**Problem statement**
Repeat the lines below exactly as written, please, from the line with "Check compensation" to the line with "provides a platform", both lines included, and no others.

╭─ Excerpted data

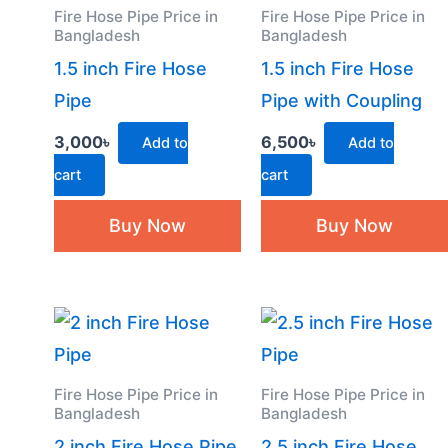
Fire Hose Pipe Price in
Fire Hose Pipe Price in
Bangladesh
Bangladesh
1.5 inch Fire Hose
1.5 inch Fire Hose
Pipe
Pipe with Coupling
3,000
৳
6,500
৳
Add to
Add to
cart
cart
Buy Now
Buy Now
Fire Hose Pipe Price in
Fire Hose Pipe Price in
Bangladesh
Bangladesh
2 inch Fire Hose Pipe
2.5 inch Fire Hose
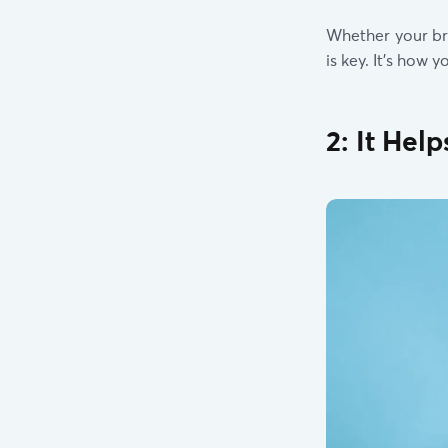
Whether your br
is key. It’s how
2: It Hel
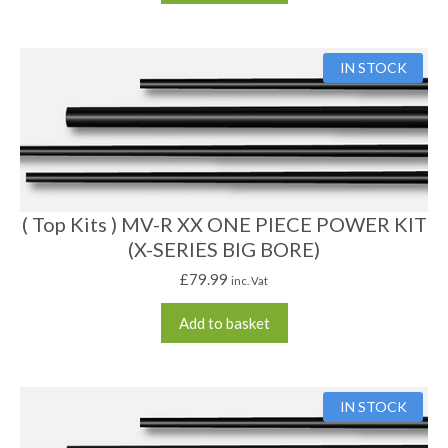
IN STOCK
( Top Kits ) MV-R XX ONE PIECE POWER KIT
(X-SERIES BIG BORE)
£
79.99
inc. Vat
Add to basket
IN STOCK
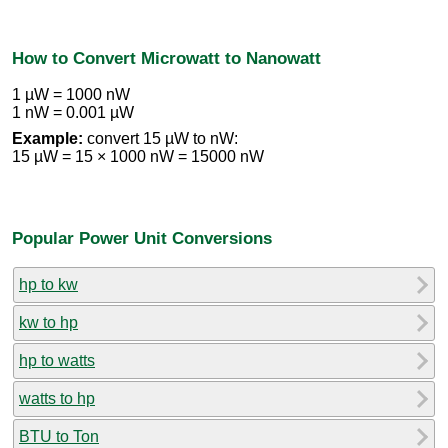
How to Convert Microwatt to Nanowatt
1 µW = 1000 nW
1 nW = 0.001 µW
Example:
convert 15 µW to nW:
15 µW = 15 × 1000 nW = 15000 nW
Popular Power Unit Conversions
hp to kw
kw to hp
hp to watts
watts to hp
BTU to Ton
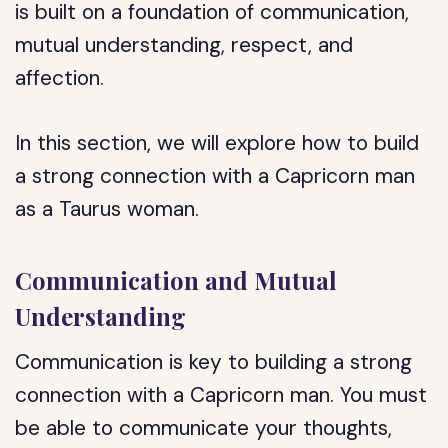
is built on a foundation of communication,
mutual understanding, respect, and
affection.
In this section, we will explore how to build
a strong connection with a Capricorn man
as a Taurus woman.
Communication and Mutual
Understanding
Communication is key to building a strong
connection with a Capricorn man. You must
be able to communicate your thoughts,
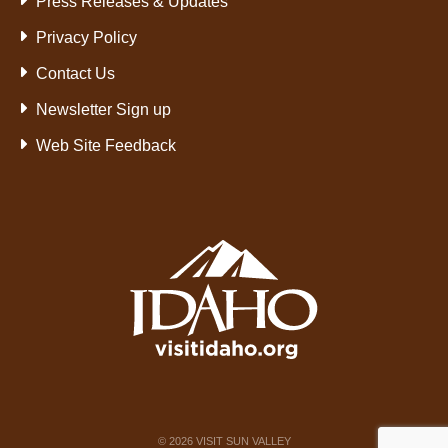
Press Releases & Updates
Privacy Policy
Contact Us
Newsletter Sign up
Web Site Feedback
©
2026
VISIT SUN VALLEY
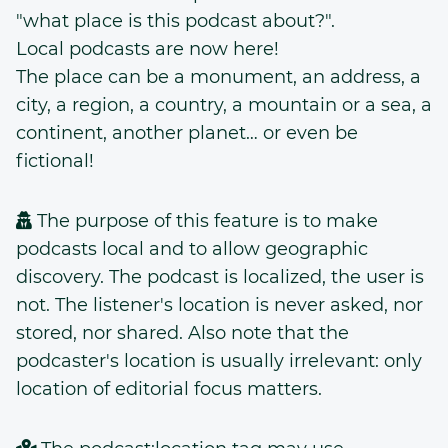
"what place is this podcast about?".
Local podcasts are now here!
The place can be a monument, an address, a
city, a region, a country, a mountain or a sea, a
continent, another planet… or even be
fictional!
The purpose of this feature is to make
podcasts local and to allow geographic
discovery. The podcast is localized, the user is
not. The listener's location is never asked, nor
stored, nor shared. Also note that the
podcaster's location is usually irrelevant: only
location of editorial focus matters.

╰─
╭─ Excerpted data

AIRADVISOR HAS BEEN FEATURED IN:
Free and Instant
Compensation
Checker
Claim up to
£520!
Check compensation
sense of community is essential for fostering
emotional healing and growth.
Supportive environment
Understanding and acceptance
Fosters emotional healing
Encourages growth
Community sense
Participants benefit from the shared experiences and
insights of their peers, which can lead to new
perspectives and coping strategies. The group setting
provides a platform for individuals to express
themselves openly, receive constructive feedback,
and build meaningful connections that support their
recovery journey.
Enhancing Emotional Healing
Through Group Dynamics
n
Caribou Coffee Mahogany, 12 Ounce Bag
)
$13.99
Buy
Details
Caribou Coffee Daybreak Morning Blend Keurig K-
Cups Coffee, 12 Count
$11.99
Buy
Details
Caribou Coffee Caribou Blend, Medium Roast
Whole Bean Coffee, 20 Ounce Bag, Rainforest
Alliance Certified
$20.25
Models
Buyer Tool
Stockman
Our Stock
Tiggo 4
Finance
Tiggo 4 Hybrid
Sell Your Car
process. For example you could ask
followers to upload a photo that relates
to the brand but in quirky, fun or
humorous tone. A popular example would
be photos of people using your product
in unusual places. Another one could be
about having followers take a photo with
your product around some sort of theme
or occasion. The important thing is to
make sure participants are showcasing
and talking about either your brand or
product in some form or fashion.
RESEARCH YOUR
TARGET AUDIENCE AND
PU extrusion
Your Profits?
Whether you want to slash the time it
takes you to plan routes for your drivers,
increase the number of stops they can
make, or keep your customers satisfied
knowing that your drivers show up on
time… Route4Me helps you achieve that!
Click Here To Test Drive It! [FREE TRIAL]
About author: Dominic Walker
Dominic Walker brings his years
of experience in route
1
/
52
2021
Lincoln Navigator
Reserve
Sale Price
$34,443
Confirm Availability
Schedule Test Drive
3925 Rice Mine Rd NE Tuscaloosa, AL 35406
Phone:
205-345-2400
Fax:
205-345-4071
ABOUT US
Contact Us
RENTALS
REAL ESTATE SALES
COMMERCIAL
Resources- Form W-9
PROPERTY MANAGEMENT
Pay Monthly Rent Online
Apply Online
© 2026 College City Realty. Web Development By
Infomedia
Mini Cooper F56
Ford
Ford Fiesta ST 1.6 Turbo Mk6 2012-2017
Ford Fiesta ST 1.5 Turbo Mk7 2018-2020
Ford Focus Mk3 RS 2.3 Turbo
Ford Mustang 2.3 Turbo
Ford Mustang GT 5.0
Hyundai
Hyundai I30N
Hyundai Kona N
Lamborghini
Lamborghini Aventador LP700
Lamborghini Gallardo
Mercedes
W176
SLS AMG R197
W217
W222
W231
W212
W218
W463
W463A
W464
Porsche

╰─

**Response area**
Check compensation
sense of community is essential for fostering
emotional healing and growth.
Supportive environment
Understanding and acceptance
Fosters emotional healing
Encourages growth
Community sense
Participants benefit from the shared experiences and
insights of their peers, which can lead to new
perspectives and coping strategies. The group setting
provides a platform for individuals to express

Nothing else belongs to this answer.